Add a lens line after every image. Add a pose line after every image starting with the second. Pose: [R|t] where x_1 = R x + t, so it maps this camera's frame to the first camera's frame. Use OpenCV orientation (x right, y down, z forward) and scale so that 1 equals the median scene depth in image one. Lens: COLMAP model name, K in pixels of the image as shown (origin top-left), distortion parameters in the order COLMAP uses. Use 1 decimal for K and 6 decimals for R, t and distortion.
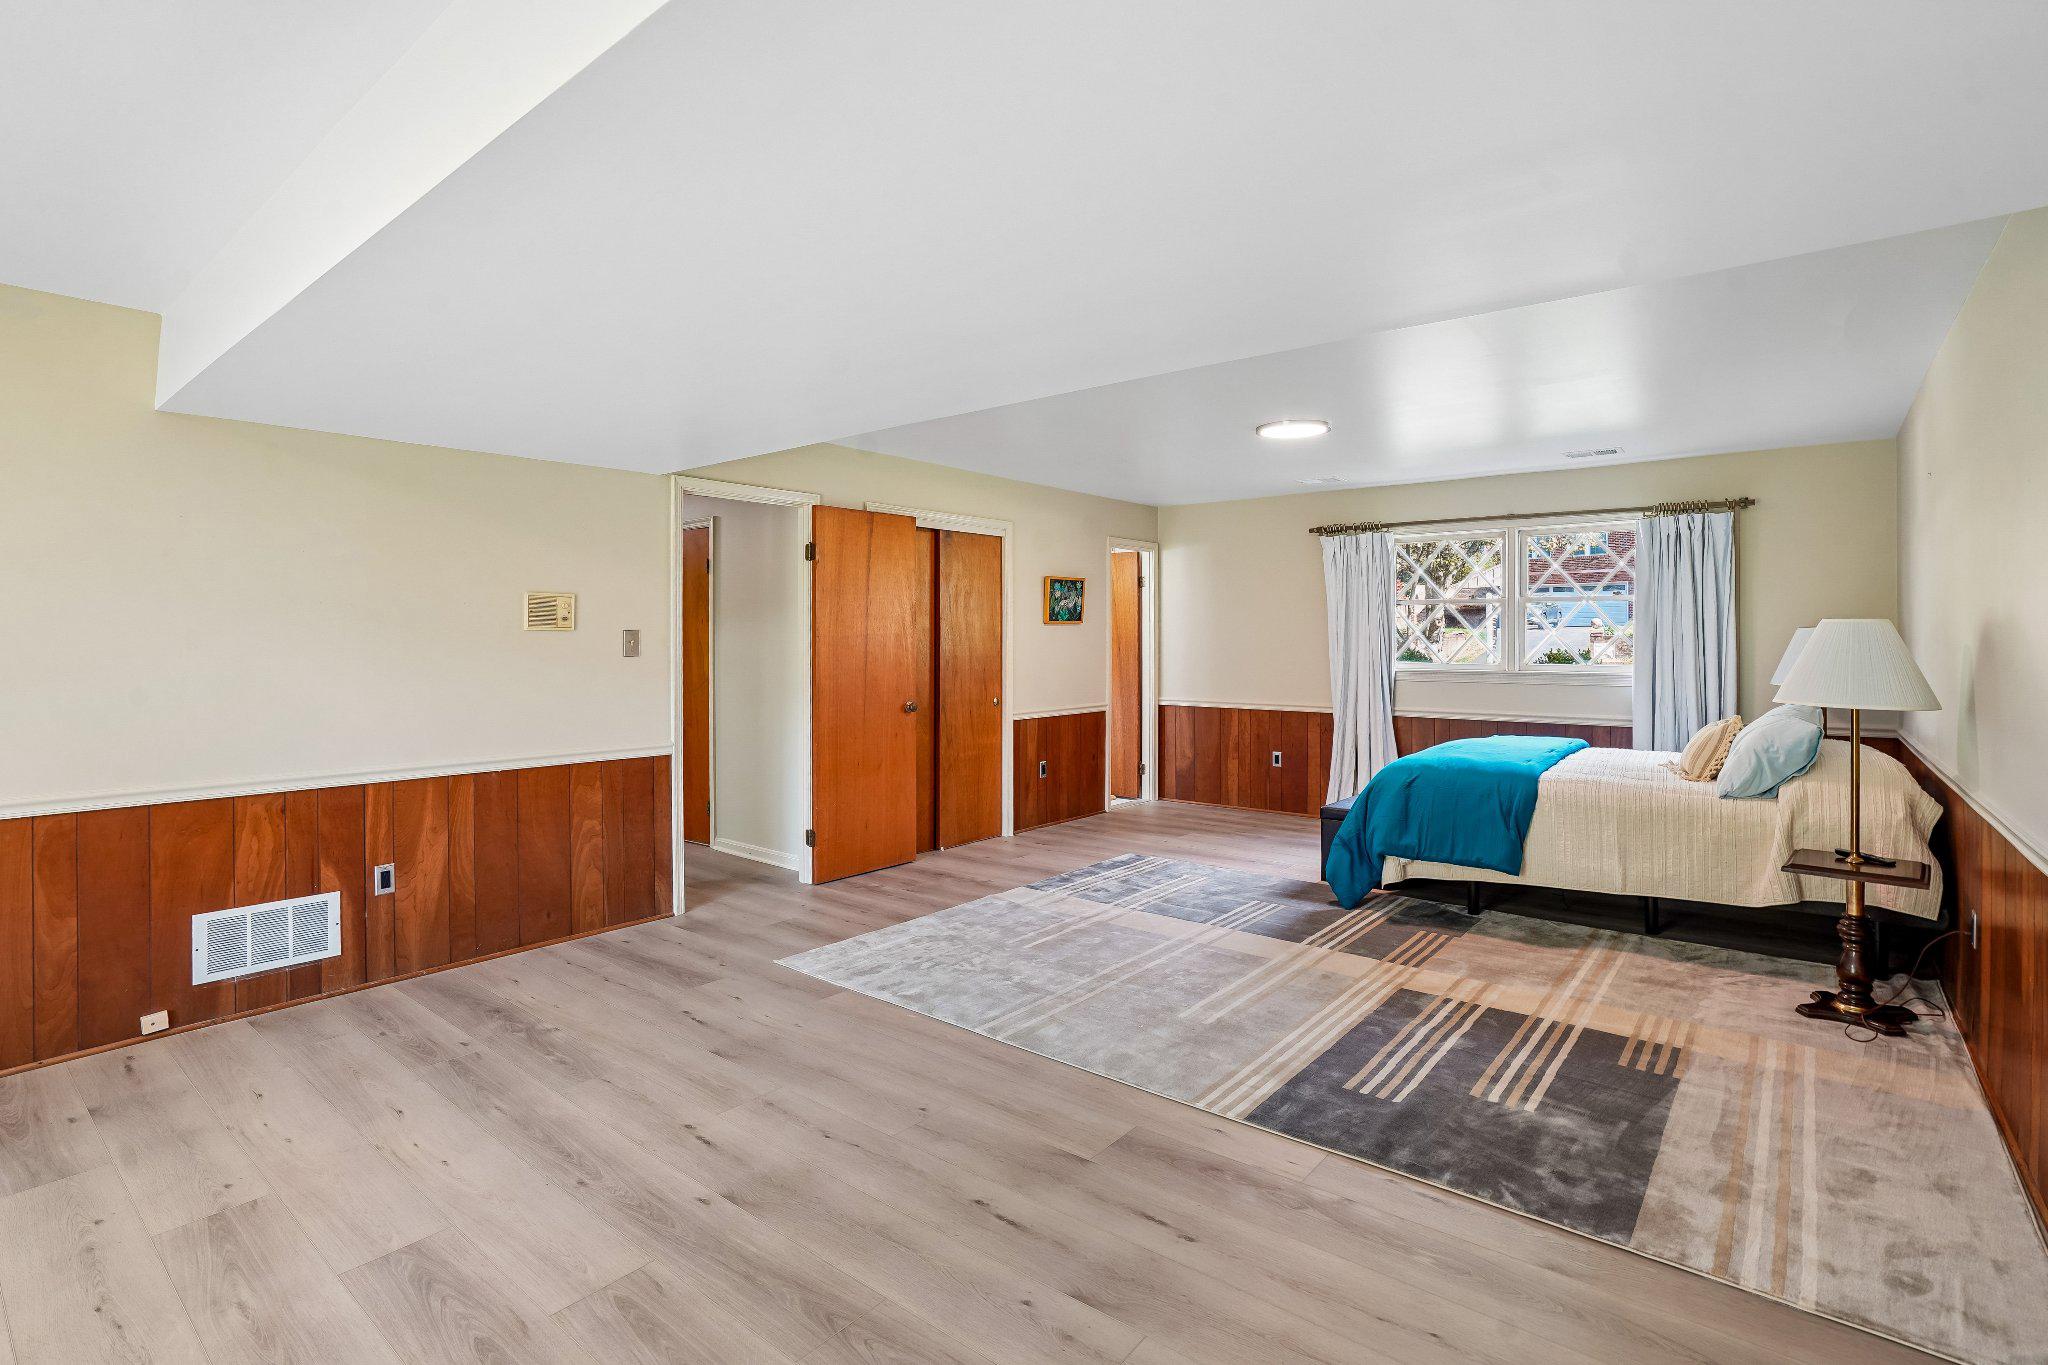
lens RADIAL K [[983.1, 0, 975.0], [0, 983.1, 637.9], [0, 0, 1]] dist [-0.036907, 0.008986]
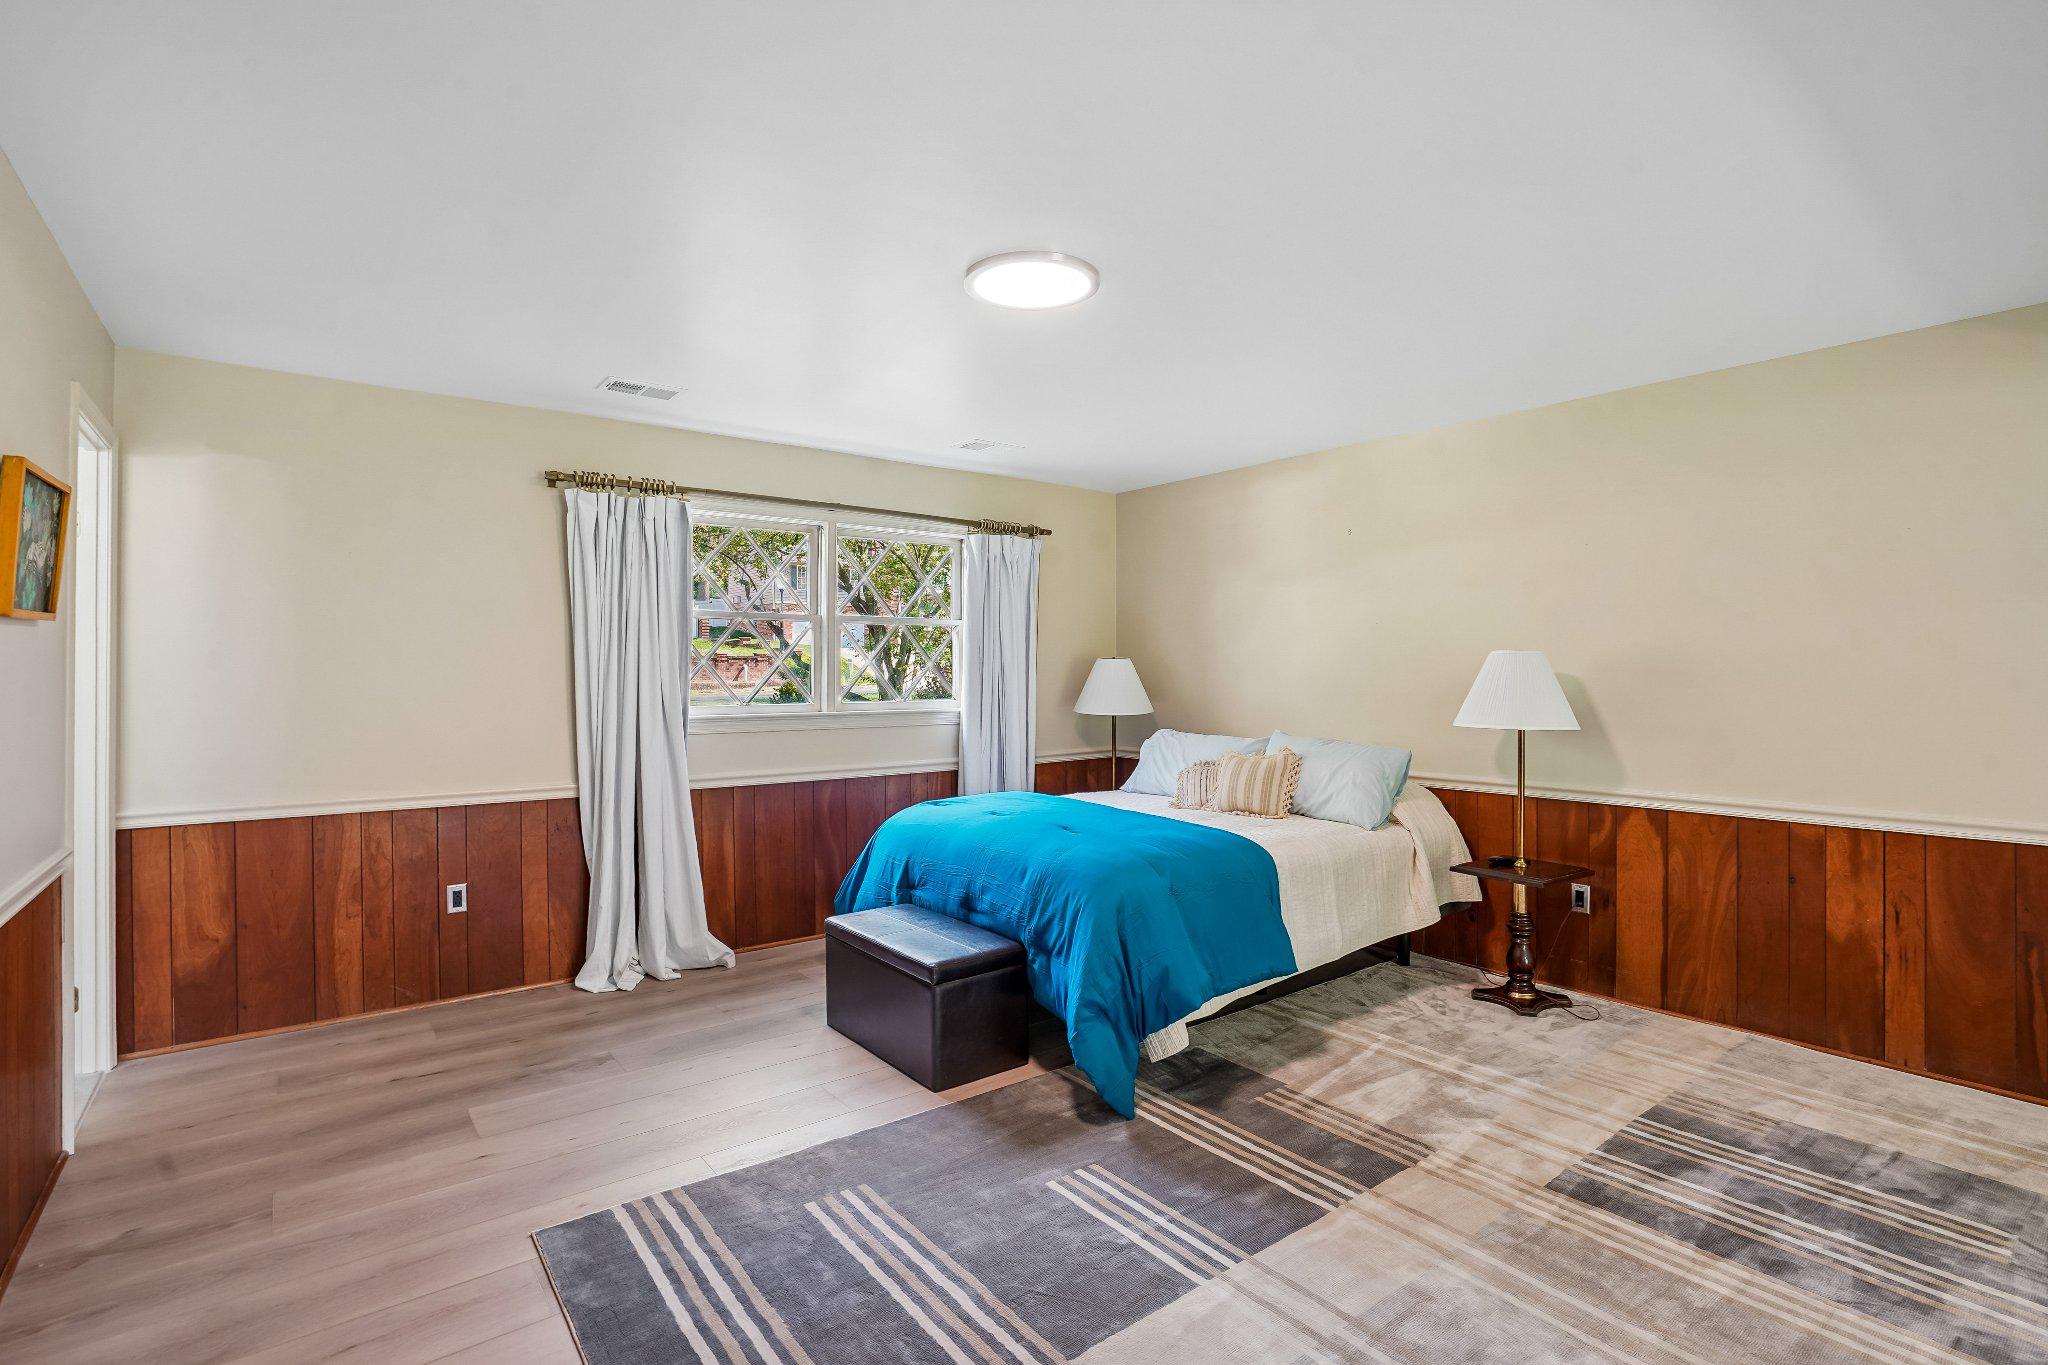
lens RADIAL K [[983.1, 0, 1021.4], [0, 983.1, 671.6], [0, 0, 1]] dist [-0.036907, 0.008986]
pose [[0.200170, 0.002480, 0.979758, -0.253402], [0.002264, 0.999993, -0.002994, 0.008270], [-0.979758, 0.002817, 0.200163, 1.095320]]
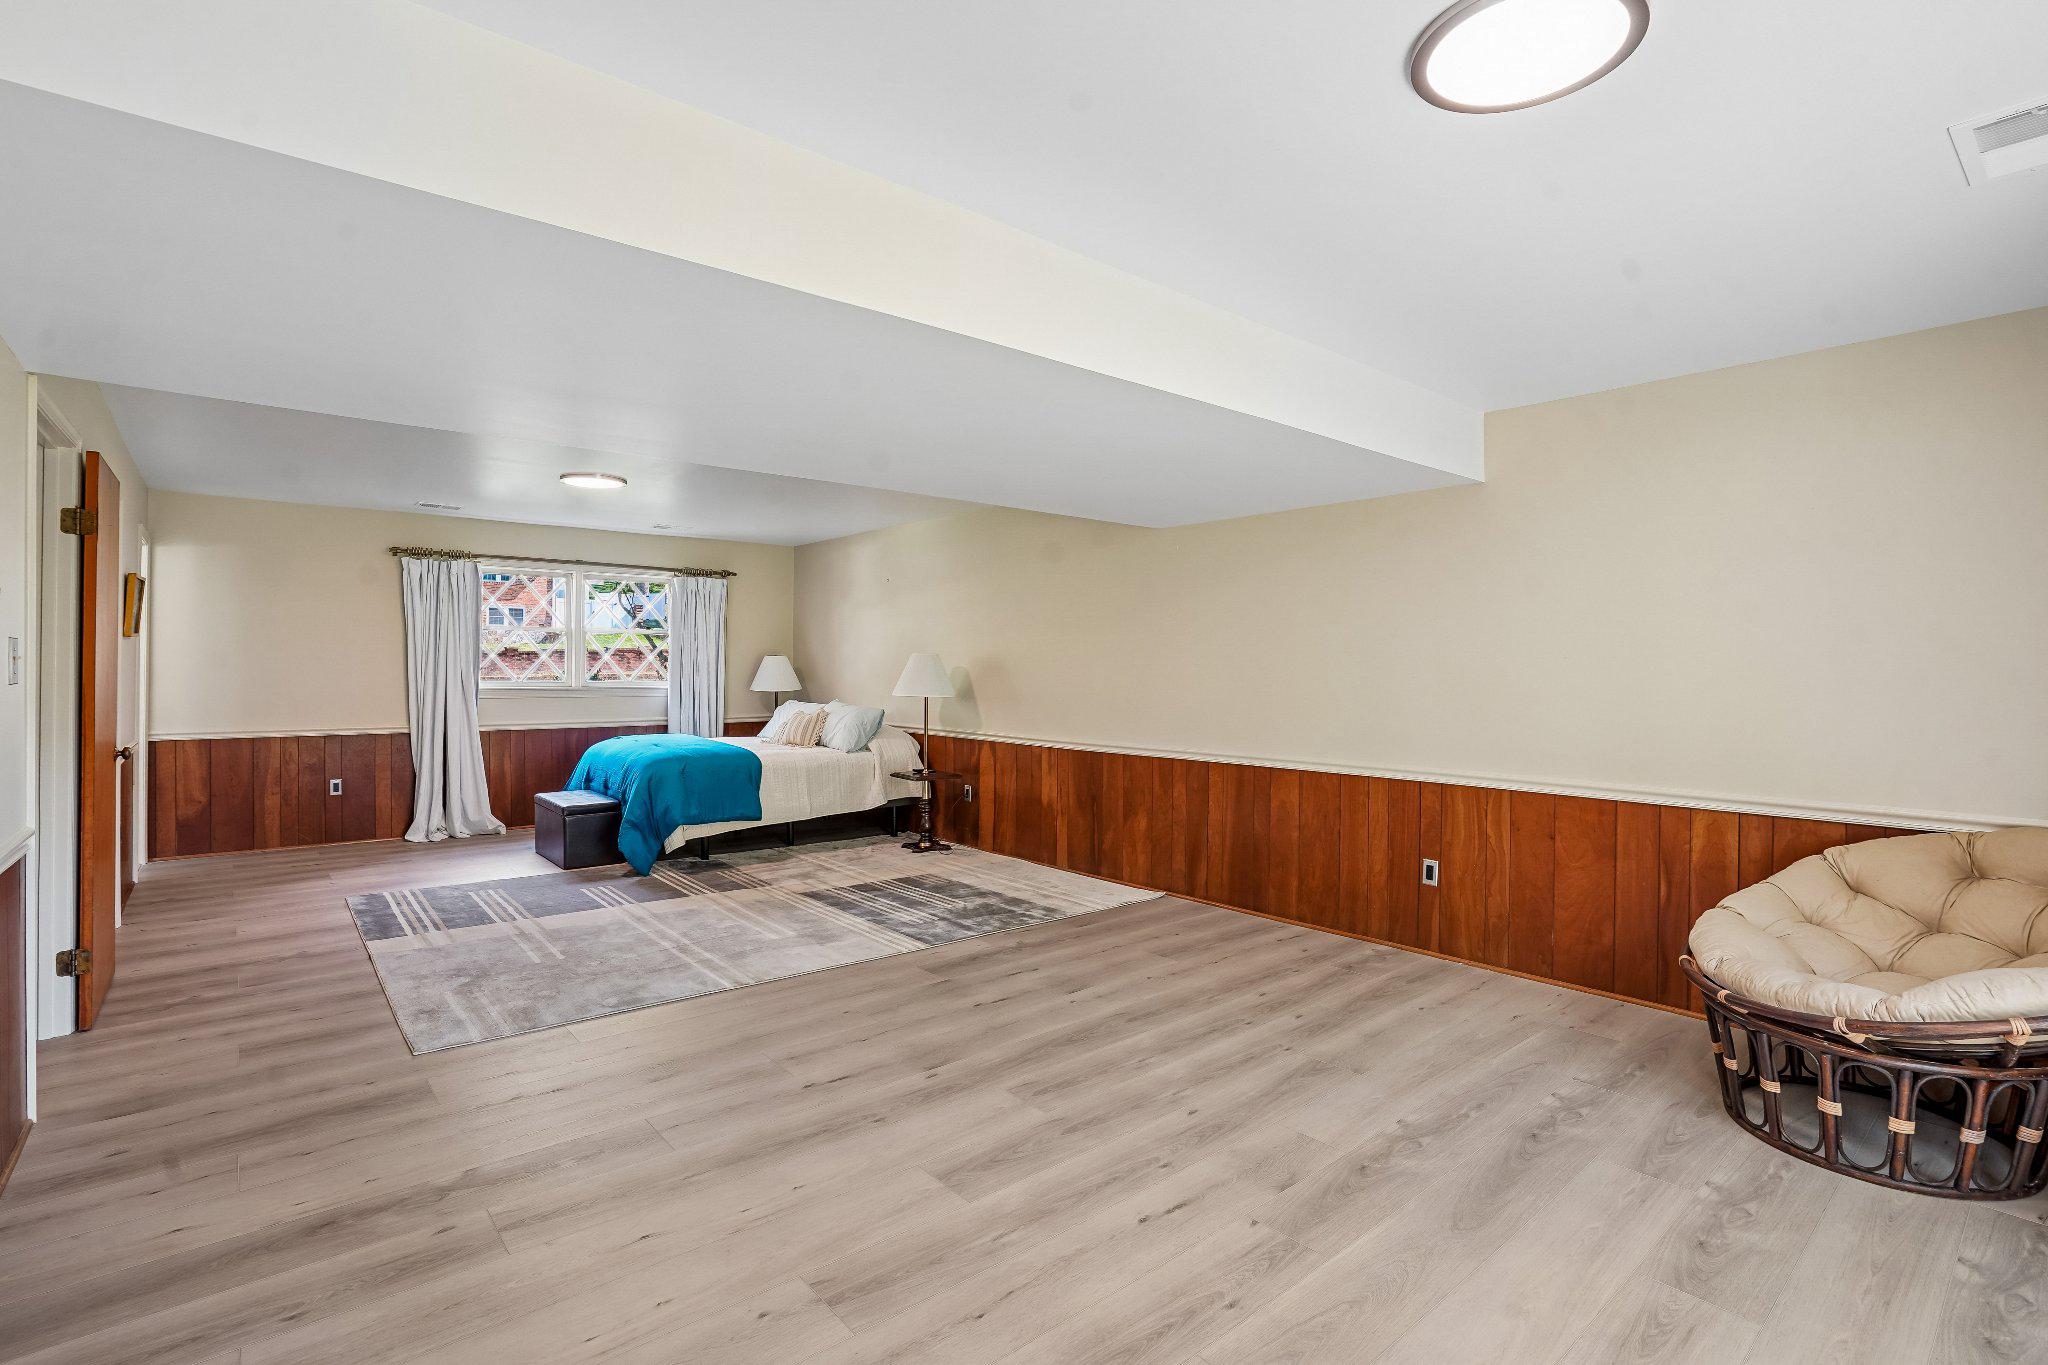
lens RADIAL K [[983.1, 0, 1028.6], [0, 983.1, 667.5], [0, 0, 1]] dist [-0.036907, 0.008986]
pose [[0.154696, -0.000447, 0.987962, -0.913533], [-0.009293, 0.999955, 0.001908, 0.002555], [-0.987918, -0.009476, 0.154685, 0.373323]]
****************
Set down every line of the entries above again without any change, omitting the pictures.

**Response to the exercise:**
Add a lens line after every image. Add a pose line after every image starting with the second. Pose: [R|t] where x_1 = R x + t, so it maps this camera's frame to the first camera's frame. Use OpenCV orientation (x right, y down, z forward) and scale so that 1 equals the median scene depth in image one. Lens: COLMAP model name, K in pixels of the image as shown (origin top-left), distortion parameters in the order COLMAP uses. Use 1 decimal for K and 6 decimals for R, t and distortion.
lens RADIAL K [[983.1, 0, 975.0], [0, 983.1, 637.9], [0, 0, 1]] dist [-0.036907, 0.008986]
lens RADIAL K [[983.1, 0, 1021.4], [0, 983.1, 671.6], [0, 0, 1]] dist [-0.036907, 0.008986]
pose [[0.200170, 0.002480, 0.979758, -0.253402], [0.002264, 0.999993, -0.002994, 0.008270], [-0.979758, 0.002817, 0.200163, 1.095320]]
lens RADIAL K [[983.1, 0, 1028.6], [0, 983.1, 667.5], [0, 0, 1]] dist [-0.036907, 0.008986]
pose [[0.154696, -0.000447, 0.987962, -0.913533], [-0.009293, 0.999955, 0.001908, 0.002555], [-0.987918, -0.009476, 0.154685, 0.373323]]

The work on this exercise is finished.